(About this task): Transcribe every one of the following entries line by line, reproducing each character, line break, and symbol without alteration.

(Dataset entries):
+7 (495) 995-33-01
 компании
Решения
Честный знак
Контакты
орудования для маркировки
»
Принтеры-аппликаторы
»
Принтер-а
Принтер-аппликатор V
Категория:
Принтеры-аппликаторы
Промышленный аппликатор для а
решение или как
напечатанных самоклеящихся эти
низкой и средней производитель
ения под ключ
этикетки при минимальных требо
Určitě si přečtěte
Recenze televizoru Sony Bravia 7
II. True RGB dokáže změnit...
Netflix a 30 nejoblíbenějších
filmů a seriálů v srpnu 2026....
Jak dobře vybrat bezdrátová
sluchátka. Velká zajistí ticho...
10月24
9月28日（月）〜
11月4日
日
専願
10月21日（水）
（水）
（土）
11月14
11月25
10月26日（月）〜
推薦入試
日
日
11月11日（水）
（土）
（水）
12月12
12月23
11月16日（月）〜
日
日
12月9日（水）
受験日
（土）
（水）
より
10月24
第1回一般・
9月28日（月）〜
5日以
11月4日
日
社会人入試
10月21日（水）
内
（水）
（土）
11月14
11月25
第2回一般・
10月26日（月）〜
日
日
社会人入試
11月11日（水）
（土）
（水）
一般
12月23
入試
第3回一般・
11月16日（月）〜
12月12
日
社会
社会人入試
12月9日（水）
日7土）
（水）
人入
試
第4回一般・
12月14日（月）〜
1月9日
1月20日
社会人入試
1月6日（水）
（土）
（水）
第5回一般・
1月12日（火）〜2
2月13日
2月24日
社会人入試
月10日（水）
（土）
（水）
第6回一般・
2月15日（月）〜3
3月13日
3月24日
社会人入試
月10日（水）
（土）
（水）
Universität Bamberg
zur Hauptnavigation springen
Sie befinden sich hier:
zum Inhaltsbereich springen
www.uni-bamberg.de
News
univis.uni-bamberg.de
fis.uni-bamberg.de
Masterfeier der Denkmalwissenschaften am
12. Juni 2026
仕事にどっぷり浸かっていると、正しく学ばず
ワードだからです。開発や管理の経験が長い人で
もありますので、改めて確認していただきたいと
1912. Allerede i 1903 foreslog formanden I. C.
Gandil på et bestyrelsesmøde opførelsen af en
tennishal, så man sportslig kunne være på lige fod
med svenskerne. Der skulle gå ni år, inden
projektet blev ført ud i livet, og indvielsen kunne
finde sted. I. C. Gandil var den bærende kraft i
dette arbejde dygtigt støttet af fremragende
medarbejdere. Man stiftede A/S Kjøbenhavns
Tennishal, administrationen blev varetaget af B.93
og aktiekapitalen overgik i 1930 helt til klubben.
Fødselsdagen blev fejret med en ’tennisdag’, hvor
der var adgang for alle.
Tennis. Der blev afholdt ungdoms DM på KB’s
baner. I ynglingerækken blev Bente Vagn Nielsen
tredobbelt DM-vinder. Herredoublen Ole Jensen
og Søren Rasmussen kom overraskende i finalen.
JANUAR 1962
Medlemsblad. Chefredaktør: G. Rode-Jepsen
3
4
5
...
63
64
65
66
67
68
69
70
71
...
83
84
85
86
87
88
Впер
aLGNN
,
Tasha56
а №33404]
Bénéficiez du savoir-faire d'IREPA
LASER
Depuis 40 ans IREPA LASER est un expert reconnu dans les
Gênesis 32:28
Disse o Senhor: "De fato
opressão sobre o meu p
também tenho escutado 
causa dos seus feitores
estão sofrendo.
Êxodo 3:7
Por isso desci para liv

(Answer to this task):
+7 (495) 995-33-01
 компании
Решения
Честный знак
Контакты
орудования для маркировки
»
Принтеры-аппликаторы
»
Принтер-а
Принтер-аппликатор V
Категория:
Принтеры-аппликаторы
Промышленный аппликатор для а
решение или как
напечатанных самоклеящихся эти
низкой и средней производитель
ения под ключ
этикетки при минимальных требо
Určitě si přečtěte
Recenze televizoru Sony Bravia 7
II. True RGB dokáže změnit...
Netflix a 30 nejoblíbenějších
filmů a seriálů v srpnu 2026....
Jak dobře vybrat bezdrátová
sluchátka. Velká zajistí ticho...
10月24
9月28日（月）〜
11月4日
日
専願
10月21日（水）
（水）
（土）
11月14
11月25
10月26日（月）〜
推薦入試
日
日
11月11日（水）
（土）
（水）
12月12
12月23
11月16日（月）〜
日
日
12月9日（水）
受験日
（土）
（水）
より
10月24
第1回一般・
9月28日（月）〜
5日以
11月4日
日
社会人入試
10月21日（水）
内
（水）
（土）
11月14
11月25
第2回一般・
10月26日（月）〜
日
日
社会人入試
11月11日（水）
（土）
（水）
一般
12月23
入試
第3回一般・
11月16日（月）〜
12月12
日
社会
社会人入試
12月9日（水）
日7土）
（水）
人入
試
第4回一般・
12月14日（月）〜
1月9日
1月20日
社会人入試
1月6日（水）
（土）
（水）
第5回一般・
1月12日（火）〜2
2月13日
2月24日
社会人入試
月10日（水）
（土）
（水）
第6回一般・
2月15日（月）〜3
3月13日
3月24日
社会人入試
月10日（水）
（土）
（水）
Universität Bamberg
zur Hauptnavigation springen
Sie befinden sich hier:
zum Inhaltsbereich springen
www.uni-bamberg.de
News
univis.uni-bamberg.de
fis.uni-bamberg.de
Masterfeier der Denkmalwissenschaften am
12. Juni 2026
仕事にどっぷり浸かっていると、正しく学ばず
ワードだからです。開発や管理の経験が長い人で
もありますので、改めて確認していただきたいと
1912. Allerede i 1903 foreslog formanden I. C.
Gandil på et bestyrelsesmøde opførelsen af en
tennishal, så man sportslig kunne være på lige fod
med svenskerne. Der skulle gå ni år, inden
projektet blev ført ud i livet, og indvielsen kunne
finde sted. I. C. Gandil var den bærende kraft i
dette arbejde dygtigt støttet af fremragende
medarbejdere. Man stiftede A/S Kjøbenhavns
Tennishal, administrationen blev varetaget af B.93
og aktiekapitalen overgik i 1930 helt til klubben.
Fødselsdagen blev fejret med en ’tennisdag’, hvor
der var adgang for alle.
Tennis. Der blev afholdt ungdoms DM på KB’s
baner. I ynglingerækken blev Bente Vagn Nielsen
tredobbelt DM-vinder. Herredoublen Ole Jensen
og Søren Rasmussen kom overraskende i finalen.
JANUAR 1962
Medlemsblad. Chefredaktør: G. Rode-Jepsen
3
4
5
...
63
64
65
66
67
68
69
70
71
...
83
84
85
86
87
88
Впер
aLGNN
,
Tasha56
а №33404]
Bénéficiez du savoir-faire d'IREPA
LASER
Depuis 40 ans IREPA LASER est un expert reconnu dans les
Gênesis 32:28
Disse o Senhor: "De fato
opressão sobre o meu p
também tenho escutado 
causa dos seus feitores
estão sofrendo.
Êxodo 3:7
Por isso desci para liv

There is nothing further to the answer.